DIALYSIS ACCESS
Catheters and arteriovenous fistulae
Diabetes - The leading cause of kidney disease. To learn more, click here to watch the banner video on YouTube and here, to learn about the Singapore Ministry of Health “War on Diabetes”.
Dialysis Access: Arteriovenous Fistulae, Catheters and Complex Access Surgery in Singapore
Diabetes – The leading cause of kidney disease
To learn more, click here to watch the banner video on YouTube, and here to read about the Singapore Ministry of Health’s War on Diabetes.
Background
Whilst diabetes is the leading cause of kidney failure, sadly, the kidneys can fail for a number of reasons. When they do fail, the body is no longer able to remove toxins in the urine or manage the delicate balance of water and salts. This can be life-threatening.
In conjunction with nephrology colleagues, once the decision to start haemodialysis (artificial blood filtering via a dialysis machine) has been made, ‘access’ into the blood stream is required so that blood can be removed, filtered and cleaned, and then returned to the body.
Catheters
These are essentially large plastic tubes that are placed directly into the bloodstream. They can be temporary or permanent. Overall, they are not recommended for long-term use as the risk of bloodstream infections is much higher, but they serve an important purpose as a bridging measure until more definitive access can be achieved.
In some patients who cannot have a fistula or a graft created, catheters may be the only option. With meticulous care and maintenance, they can provide life-saving access for prolonged periods.
Arteriovenous Fistulae (AVF)
A fistula is a surgically created connection between an artery (carrying blood pumped away from the heart under pressure) and a vein (carrying blood back to the heart). This increases blood flow in the vein, allowing it to enlarge and strengthen over time.
When mature, the fistula provides reliable access for haemodialysis, with two needles inserted at each session so that blood can be removed, filtered, and then returned to the body.
International guidelines recommend fistulae as the gold standard for dialysis access because they last longest, have the lowest infection risk, and generally provide the best outcomes. Whenever possible, fistulae are created in the non-dominant arm and as close to the hand as feasible, to preserve other sites for future use.
Arteriovenous Grafts (AVG)
In cases where veins are too small or unsuitable for a fistula, a synthetic tube (graft) can be used to connect an artery and a vein. Grafts can often be used sooner than fistulae, but have a higher risk of infection and clotting.
Complex Access
Not all patients have suitable vessels for simple fistula or graft creation. In these cases, more advanced or “complex” access procedures may be required, sometimes involving upper arm, chest wall, or hybrid surgical-endovascular techniques. These procedures are tailored to each patient and are designed to preserve options for the future while maintaining reliable dialysis.
Summary
Dialysis access is a lifeline for patients with kidney failure. While catheters can be useful as a temporary or last-resort measure, arteriovenous fistulae remain the preferred option whenever possible. Grafts and complex access procedures also play an important role in ensuring every patient has a safe, reliable way to receive life-saving haemodialysis.

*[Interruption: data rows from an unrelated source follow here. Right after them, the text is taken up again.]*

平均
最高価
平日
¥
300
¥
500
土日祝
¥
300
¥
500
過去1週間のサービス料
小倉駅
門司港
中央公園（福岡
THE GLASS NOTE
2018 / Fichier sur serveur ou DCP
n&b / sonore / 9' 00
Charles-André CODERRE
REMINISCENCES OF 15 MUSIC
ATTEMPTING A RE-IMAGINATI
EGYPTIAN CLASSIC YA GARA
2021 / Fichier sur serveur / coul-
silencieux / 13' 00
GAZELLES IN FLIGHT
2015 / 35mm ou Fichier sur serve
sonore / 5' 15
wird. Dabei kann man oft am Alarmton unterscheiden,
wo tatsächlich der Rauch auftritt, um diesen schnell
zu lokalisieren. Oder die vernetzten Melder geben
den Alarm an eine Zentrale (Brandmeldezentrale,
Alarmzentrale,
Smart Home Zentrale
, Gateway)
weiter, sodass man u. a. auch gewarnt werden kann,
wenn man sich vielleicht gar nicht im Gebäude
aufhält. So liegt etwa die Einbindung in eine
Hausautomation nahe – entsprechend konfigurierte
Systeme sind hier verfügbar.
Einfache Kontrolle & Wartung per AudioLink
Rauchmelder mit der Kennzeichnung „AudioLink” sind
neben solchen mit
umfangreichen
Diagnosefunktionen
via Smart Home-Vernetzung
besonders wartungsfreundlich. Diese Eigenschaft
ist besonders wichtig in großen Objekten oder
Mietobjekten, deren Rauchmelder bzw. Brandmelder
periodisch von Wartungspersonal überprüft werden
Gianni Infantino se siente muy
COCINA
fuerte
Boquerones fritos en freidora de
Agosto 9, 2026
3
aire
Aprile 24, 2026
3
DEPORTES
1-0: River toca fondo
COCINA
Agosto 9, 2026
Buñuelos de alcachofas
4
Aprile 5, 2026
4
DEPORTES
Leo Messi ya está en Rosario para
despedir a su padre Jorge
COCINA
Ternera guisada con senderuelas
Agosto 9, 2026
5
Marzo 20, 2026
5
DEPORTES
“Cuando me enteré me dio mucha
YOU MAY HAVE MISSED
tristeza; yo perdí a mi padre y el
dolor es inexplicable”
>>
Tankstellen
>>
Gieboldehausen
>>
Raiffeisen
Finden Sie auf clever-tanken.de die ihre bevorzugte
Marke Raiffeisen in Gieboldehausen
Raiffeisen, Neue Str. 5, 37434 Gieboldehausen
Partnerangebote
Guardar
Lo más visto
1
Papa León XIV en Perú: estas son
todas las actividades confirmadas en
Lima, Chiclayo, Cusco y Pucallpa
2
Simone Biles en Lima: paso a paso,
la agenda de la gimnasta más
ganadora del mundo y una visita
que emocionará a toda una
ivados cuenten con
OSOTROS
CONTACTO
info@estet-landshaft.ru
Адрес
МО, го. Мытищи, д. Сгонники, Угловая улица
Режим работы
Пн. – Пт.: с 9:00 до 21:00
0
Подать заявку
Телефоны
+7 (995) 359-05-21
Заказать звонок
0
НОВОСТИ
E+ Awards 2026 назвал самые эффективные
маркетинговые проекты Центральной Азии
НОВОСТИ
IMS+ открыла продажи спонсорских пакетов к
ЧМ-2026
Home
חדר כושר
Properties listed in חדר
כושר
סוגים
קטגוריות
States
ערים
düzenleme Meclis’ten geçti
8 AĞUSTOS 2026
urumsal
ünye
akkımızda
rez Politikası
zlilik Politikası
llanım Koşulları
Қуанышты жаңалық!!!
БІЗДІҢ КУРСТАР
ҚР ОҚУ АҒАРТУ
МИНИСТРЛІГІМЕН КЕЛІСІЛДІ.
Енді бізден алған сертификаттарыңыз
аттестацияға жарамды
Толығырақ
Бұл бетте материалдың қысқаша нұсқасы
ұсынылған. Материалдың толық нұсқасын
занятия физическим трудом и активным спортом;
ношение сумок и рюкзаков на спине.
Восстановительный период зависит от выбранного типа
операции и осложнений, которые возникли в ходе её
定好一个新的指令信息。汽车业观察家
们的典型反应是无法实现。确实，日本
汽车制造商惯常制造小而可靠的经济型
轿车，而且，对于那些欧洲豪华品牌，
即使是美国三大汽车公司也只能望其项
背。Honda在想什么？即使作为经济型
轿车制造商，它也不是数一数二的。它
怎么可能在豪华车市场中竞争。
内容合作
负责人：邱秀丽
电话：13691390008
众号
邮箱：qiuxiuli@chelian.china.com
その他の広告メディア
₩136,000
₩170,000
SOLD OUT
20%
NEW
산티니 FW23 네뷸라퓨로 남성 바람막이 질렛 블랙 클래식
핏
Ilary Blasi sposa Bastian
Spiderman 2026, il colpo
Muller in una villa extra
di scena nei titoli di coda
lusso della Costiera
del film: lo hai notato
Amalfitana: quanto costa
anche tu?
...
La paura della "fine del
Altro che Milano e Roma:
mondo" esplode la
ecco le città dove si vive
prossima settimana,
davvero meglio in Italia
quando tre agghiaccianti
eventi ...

As a vascular and endovascular surgeon in Singapore, I work closely with nephrology colleagues to create and maintain dialysis access using the latest surgical and minimally invasive techniques.
Frequently Asked Questions (FAQ) about Dialysis Access
Why is dialysis access needed?
Dialysis requires rapid removal and return of blood to a machine. Specialised access ensures this can be done safely, reliably and repeatedly.
What is the best type of dialysis access?
An arteriovenous fistula is generally the gold standard. It lasts longest, has the lowest infection risk, and provides the best dialysis efficiency.
Why not just use a catheter long-term?
While catheters are simple and immediately usable, they have much higher risks of infection, clotting, and vein damage. They are best avoided long-term if other options are available.
How long does a fistula take to mature?
Most fistulae take 6–12 weeks to mature, though this varies. Some may require additional procedures to help them develop properly.
What if my veins are too small for a fistula?
If veins are unsuitable, a graft or complex access may be created. Your vascular surgeon will recommend the safest and most durable option.
Can a failing fistula or graft be salvaged?
Yes. Narrowings or clots can often be treated with balloon angioplasty, stenting, thrombectomy, or revision surgery to prolong access life.
How do I look after my dialysis access?
Keep the site clean, avoid blood pressure cuffs or blood draws on the access arm, and regularly check for the “buzz” (thrill) that indicates flow. Report swelling, redness, or absence of the thrill immediately.